As isquemias agudas são mais frequentes em mulheres idosas e os sintomas são de dores intensas seguidas de náuseas, vômitos, diarreia e sangue oculto retal ou gástrico. A dor geralmente localiza-se em região perto do umbigo e é muito maior do que aparenta ao exame físico. O diagnóstico é feito por uma arteriografia, que é um exame que consegue visualizar os vasos por meio da injeção de um meio de contraste, já que o sangue não aparece na radiografia.
Isquemia mesentérica crônica
Pode acontecer por anormalidades nos vasos, sendo a mais comum a aterosclerose, que vai obstruindo lentamente a passagem de sangue no vaso por acúmulo de gordura dentro dele. Existem também as compressões por fora dos vasos, que podem acontecer por ligamentos que vão ficando mais frouxos com o passar dos anos e caem obstruindo parcialmente os vasos ou tumores, que podem crescer e comprimir um vaso lentamente até a sua oclusão total.
Em relação aos vasos linfáticos, podemos ter a ascite quilosa, que é uma rara complicação após procedimentos cirúrgicos abdominais e após trauma no tórax e abdômen. Por ser muito rara, não será objeto de nossas considerações neste artigo.
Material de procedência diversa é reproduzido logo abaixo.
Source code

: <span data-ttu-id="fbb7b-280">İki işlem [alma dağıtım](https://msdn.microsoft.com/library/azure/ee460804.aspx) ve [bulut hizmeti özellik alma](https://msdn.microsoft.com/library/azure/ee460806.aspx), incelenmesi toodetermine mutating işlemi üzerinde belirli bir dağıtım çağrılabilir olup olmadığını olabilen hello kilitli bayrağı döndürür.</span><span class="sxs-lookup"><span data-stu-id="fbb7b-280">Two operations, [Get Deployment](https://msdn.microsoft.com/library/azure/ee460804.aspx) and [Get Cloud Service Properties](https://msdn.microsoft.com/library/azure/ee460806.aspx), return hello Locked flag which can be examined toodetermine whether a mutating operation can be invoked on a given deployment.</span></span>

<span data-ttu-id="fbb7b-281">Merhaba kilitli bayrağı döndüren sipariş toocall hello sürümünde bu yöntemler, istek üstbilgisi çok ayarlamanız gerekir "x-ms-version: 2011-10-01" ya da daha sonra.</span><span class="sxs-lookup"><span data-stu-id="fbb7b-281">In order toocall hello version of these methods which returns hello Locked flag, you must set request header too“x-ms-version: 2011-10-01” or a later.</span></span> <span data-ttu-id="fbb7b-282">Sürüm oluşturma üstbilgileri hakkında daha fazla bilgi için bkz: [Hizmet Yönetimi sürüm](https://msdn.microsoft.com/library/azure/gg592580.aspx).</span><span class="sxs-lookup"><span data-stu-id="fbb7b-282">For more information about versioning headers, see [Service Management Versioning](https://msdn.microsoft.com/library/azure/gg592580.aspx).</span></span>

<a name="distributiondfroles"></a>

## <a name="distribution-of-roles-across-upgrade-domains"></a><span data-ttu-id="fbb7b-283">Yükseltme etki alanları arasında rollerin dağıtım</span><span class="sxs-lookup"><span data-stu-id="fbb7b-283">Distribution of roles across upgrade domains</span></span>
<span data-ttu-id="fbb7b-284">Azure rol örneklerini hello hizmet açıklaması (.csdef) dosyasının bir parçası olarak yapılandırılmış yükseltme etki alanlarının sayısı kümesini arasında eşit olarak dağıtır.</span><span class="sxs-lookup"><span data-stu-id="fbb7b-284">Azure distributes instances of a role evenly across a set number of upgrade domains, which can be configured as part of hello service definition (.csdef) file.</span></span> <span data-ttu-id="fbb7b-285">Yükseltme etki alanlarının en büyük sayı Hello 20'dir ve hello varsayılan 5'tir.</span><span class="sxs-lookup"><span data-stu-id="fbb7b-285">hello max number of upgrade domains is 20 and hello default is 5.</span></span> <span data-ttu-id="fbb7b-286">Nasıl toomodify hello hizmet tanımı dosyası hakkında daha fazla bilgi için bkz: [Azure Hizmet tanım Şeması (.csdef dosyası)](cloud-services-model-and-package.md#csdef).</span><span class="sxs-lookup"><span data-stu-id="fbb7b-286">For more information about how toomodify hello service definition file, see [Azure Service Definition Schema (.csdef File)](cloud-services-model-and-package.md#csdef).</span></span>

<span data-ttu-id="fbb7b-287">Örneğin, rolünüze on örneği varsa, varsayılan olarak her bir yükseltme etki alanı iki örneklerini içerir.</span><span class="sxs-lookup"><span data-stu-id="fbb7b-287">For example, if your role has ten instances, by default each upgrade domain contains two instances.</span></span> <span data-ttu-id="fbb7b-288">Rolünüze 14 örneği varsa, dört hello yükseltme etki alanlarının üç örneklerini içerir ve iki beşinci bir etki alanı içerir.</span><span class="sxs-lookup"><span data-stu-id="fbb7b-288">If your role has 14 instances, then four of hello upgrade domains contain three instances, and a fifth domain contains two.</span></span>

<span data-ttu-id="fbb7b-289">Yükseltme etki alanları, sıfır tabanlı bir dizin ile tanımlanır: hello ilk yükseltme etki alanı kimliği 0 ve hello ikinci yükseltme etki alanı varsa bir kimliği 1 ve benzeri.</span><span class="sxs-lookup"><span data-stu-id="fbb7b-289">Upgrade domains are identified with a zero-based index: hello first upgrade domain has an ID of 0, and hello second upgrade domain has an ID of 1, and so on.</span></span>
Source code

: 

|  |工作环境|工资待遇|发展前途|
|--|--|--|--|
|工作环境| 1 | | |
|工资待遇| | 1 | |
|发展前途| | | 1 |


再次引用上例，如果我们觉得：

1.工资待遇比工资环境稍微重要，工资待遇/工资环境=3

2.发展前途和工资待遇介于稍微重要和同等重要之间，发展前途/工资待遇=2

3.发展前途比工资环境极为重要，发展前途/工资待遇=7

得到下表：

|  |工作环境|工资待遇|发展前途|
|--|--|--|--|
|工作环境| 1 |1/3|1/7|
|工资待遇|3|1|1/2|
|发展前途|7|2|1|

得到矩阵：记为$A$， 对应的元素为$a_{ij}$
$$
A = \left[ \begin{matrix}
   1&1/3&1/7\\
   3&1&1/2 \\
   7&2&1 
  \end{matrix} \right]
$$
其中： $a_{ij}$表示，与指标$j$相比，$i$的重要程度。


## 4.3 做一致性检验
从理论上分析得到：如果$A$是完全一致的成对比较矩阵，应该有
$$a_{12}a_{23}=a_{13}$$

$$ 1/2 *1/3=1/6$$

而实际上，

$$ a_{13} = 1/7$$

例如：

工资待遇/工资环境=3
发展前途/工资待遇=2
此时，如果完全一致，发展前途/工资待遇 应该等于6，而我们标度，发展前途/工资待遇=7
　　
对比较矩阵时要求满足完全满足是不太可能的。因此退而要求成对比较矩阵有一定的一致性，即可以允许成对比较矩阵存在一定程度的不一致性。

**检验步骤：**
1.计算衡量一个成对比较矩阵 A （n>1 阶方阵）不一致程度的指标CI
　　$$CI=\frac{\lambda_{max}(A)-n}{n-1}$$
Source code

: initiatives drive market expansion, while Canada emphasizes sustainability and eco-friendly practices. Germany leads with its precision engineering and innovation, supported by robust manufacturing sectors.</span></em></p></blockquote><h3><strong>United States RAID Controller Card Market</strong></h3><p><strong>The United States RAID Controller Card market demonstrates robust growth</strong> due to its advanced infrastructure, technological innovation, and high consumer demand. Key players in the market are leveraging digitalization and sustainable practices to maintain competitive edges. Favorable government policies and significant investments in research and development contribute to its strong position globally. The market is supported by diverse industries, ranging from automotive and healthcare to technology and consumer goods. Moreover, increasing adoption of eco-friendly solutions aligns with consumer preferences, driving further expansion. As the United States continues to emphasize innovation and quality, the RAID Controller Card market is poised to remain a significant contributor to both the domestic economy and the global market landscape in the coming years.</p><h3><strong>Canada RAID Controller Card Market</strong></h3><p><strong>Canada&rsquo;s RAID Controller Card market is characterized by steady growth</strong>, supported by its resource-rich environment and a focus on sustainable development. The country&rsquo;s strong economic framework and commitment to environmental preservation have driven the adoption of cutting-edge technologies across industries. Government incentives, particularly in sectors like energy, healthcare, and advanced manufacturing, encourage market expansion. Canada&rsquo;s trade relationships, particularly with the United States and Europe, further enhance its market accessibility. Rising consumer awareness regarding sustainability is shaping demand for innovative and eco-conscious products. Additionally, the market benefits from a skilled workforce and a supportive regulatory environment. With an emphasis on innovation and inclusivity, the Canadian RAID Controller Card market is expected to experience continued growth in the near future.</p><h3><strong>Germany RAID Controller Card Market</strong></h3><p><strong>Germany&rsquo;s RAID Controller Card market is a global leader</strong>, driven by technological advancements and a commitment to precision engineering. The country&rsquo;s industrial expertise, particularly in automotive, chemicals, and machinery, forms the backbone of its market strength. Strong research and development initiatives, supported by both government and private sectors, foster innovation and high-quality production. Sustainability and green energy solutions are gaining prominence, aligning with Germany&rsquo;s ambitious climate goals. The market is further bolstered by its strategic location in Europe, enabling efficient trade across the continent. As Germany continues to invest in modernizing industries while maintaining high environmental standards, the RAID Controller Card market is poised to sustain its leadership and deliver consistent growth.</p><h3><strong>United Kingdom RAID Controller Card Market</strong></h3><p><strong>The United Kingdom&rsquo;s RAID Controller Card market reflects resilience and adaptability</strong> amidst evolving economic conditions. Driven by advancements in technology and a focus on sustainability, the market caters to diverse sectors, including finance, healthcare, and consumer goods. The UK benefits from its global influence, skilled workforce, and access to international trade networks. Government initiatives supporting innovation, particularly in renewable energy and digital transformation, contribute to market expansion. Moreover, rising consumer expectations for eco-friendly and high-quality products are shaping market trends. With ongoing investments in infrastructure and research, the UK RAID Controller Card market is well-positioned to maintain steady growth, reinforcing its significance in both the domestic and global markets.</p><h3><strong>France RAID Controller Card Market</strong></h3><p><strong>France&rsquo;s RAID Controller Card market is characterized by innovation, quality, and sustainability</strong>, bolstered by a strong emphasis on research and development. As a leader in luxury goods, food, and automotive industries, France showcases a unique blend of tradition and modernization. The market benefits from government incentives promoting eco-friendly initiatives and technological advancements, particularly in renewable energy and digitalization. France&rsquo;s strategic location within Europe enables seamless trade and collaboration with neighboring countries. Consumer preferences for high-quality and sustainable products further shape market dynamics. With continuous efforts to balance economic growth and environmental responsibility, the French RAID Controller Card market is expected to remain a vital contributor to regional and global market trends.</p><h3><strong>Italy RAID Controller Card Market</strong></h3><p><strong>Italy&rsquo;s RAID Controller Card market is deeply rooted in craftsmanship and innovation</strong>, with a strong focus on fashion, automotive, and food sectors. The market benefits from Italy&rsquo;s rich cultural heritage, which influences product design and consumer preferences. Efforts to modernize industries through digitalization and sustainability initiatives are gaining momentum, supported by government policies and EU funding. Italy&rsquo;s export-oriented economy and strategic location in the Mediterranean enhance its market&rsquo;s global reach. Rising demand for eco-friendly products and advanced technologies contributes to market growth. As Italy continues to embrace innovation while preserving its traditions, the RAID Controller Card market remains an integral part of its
Tratamento das doenças do mesentério
O melhor tratamento é a revascularização do vaso acometido e que deve ser feito o mais rápido possível. Em muitos casos o diagnóstico é difícil de ser feito e o tratamento costuma ser a ressecção de uma parte do intestino, que foi acometida e está morta (necrosada). Essa parte necrosada é retirada e a parte normal do intestino que sobrou é reconstituída. Nos casos crônicos, o sintoma mais comum é a dor abdominal após a alimentação, quando há necessidade de chegar mais sangue para ajudar na digestão dos alimentos e o sangue não chega na quantidade adequada. Como consequência, há perda de peso e aversão à comida.
O tratamento pode ser clínico, com uma dieta alimentar adequada, pouco volumosa e fracionada, associada à medicação antiespasmódica e vasodilatadora. Só devem ser tratados clinicamente os casos com poucos sintomas e mesmo esses devem ser muito bem acompanhados. Os casos mais sintomáticos devem ser submetidos a revascularização.
Pense saúde para não ter que tratar da doença
A "dorzinha" que aparece depois de uma alimentação farta, pode um dia se manifestar como uma doença grave, como uma trombose mesentérica, levando a tratamentos cirúrgicos ou até à morte. Por isso, devemos pensar saúde e entender a linguagem do nosso corpo, que muitas vezes começa a manifestar sintomas como dor que não damos a devida atenção.
Podemos dizer que as isquemias dos vasos mesentéricos são graves, com um índice alto de mortalidade e devem ser abordadas o quanto antes para um maior sucesso no tratamento. Pensar na possibilidade de uma isquemia é muito importante para um diagnóstico precoce.
Como a população está envelhecendo mais e as doenças vasculares têm uma íntima ligação com a idade, as doenças que falamos neste artigo vão acompanhar esse crescimento da população idosa e devem se manifestar mais.